– Arthur Penn ; 1967 –

Invités dans le cadre du cycle « Le Monde est Stone » organisé par le Forum des Images en l’honneur et avec la collaboration du réalisateur Oliver Stone, les rédacteurs cinéma de Scotchés reviennent sur certains des plus grands classiques du cinéma américain. Retour sur Bonnie and Clyde d’Arthur Penn.

Mythifié et mythifiant, le Septième Art a toujours été l’occasion pour les cinéastes de mettre en scène les grandes figures de leur époque, consacrant ainsi leur popularité et remodelant leur légende. Loin de vouloir esquisser une véritable biographie, Arthur Penn signe en 1967 avec Bonnie and Clyde l’une des œuvres les plus marquantes de la cinéphilie populaire étasunienne. Emblématique de cette fascination du cinéma pour les figures ambivalentes, de Al Capone aux plus anonymes des mafiosi, le film de Penn suit la frénétique fuite en avant de deux des plus grands criminels de l’histoire des États-Unis, Bonnie Parker, incarnée par la sublime Faye Dunaway, et Clyde Barrow, interprété par le brillant Warren Beatty.
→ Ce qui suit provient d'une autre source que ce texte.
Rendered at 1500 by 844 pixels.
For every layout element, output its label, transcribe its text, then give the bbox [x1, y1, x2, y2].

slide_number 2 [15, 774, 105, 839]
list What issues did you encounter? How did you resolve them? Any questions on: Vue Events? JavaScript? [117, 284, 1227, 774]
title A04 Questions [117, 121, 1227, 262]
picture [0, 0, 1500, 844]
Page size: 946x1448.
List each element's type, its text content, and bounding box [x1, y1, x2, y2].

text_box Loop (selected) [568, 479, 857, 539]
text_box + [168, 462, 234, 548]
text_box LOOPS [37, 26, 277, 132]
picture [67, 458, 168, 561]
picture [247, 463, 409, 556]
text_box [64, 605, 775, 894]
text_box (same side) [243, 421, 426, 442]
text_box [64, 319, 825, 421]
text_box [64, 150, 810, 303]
Loin de proposer un pamphlet manichéen sur la criminalité, Arthur Penn retravaille le mythe du clan Barrow et signe une romance intense au cœur de la Grande Dépression des années 1920. Plus que des criminels, ses personnages se font le symbole du rejet d’un mode de vie capitaliste et traditionnel, qui entre directement en écho avec l’époque même à laquelle sort Bonnie and Clyde. Dix ans après les premiers balbutiements de la beat generation de Jack Kerouac, Allen Ginsberg et autres Neal Cassady, la réalisation d’Arthur Penn semble prolonger la route du mouvement et offrir un nouvel idéal de liberté, détonnant pleinement de ceux des Trente Glorieuses ; le road movie étasunien prend, avec Bonnie and Clyde, un souffle nouveau, qui n’est toutefois pas sans rappeler ce que réalise, deux ans plus tôt, Jean-Luc Godard avec Pierrot le fou. Entre braquages de banques et photographies sur le bas-côté, le célèbre couple traverse le sud des États-Unis au rythme des vers de Bonnie, à la poursuite d’un amour qui a pourtant bien du mal à trouver sa place dans cette vie de bohèmes de grands chemins.
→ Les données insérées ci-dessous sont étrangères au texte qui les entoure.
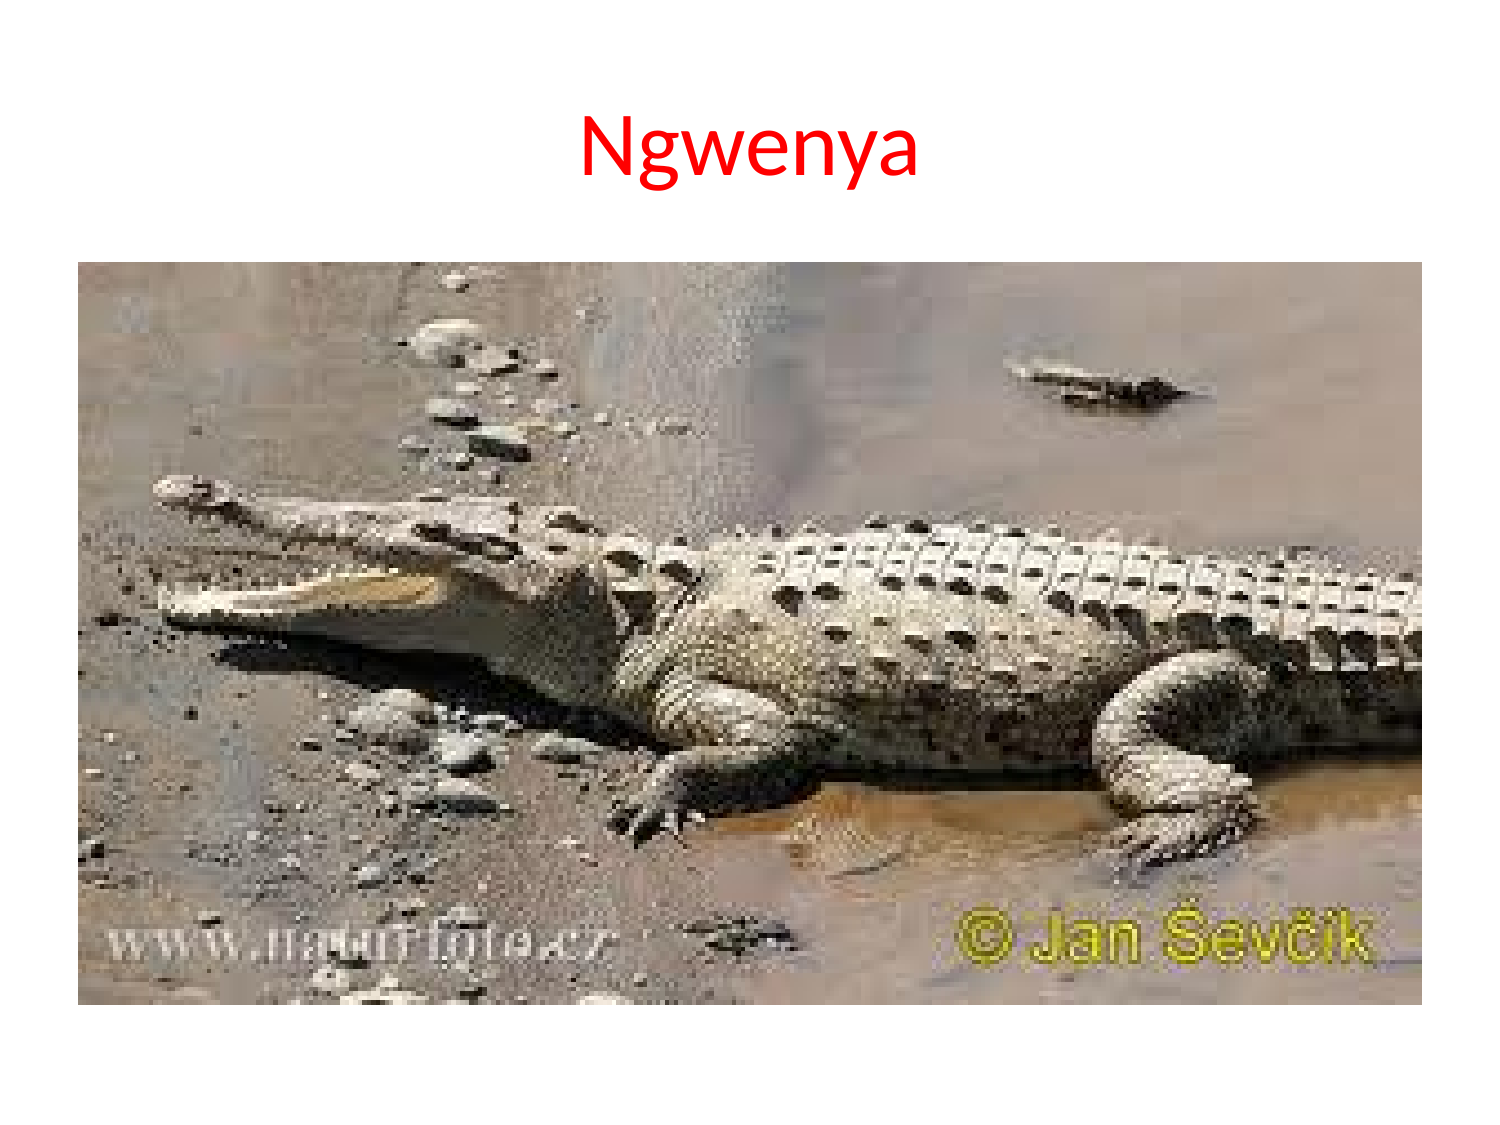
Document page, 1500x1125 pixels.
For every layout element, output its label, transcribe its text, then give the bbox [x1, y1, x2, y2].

title Ngwenya [75, 45, 1425, 233]
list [74, 262, 1426, 1006]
C’est aussi ici l’occasion pour Arthur Penn de reconsidérer les canons de la sexualité à la veille des émeutes de Stonewall ; libertinage, impuissance, émancipation et affirmation féminines, Bonnie and Clyde interroge et défait la morale puritaine, jouant avec le statut ambivalent de ses personnages, à la fois héros et antagonistes. La réalisation de 1967 construit une mythologie des plus confuses, inspirée par un esprit de contre-culture, celle de marginaux insouciants et épris de liberté. Mais Bonnie and Clyde, c’est aussi la violence de la société étasunienne à son paroxysme, montrée au plus près, notamment au cours d’un épilogue bouleversant, qui n’est pas sans résonner avec la guerre du Vietnam, qui sévit alors depuis déjà 12 ans.
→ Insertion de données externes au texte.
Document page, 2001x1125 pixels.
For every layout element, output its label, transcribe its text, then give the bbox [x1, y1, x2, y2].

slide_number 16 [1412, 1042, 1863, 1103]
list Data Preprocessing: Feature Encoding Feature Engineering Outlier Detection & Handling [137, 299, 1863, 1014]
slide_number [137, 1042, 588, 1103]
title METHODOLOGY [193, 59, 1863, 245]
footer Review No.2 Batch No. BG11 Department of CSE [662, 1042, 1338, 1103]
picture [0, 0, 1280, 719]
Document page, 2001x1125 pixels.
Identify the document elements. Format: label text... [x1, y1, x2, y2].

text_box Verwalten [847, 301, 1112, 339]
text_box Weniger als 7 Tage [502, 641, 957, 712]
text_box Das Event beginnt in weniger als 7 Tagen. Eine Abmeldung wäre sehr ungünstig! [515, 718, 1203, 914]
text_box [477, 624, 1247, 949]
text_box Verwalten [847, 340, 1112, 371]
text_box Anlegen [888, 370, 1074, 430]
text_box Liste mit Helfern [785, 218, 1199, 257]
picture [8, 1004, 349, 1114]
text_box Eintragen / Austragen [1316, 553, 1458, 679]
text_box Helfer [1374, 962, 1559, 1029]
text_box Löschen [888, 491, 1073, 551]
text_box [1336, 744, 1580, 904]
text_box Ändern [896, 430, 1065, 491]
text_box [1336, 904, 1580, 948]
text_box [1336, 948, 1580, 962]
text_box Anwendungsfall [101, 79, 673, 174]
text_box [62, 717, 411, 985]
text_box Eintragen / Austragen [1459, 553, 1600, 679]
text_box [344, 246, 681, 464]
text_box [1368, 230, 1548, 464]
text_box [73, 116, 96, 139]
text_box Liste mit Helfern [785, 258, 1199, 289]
Véritable western des sixties, Bonnie and Clyde est de ce fait une œuvre majeure de la fin des années 1960, qui consacre le souffle poétique et contre-hégémonique de la beat generation tout au long d’un road movie intense et touchant. Symbole d’une génération qui ne cesse de se remettre en question, la réalisation d’Arthur Penn fait de ses anti-héros les avatars d’une société ambivalente en quête d’une liberté étourdissante ; peut-être est-ce en ceci que le film est devenu un pan considérable de la mythologie cinématographique étasunienne.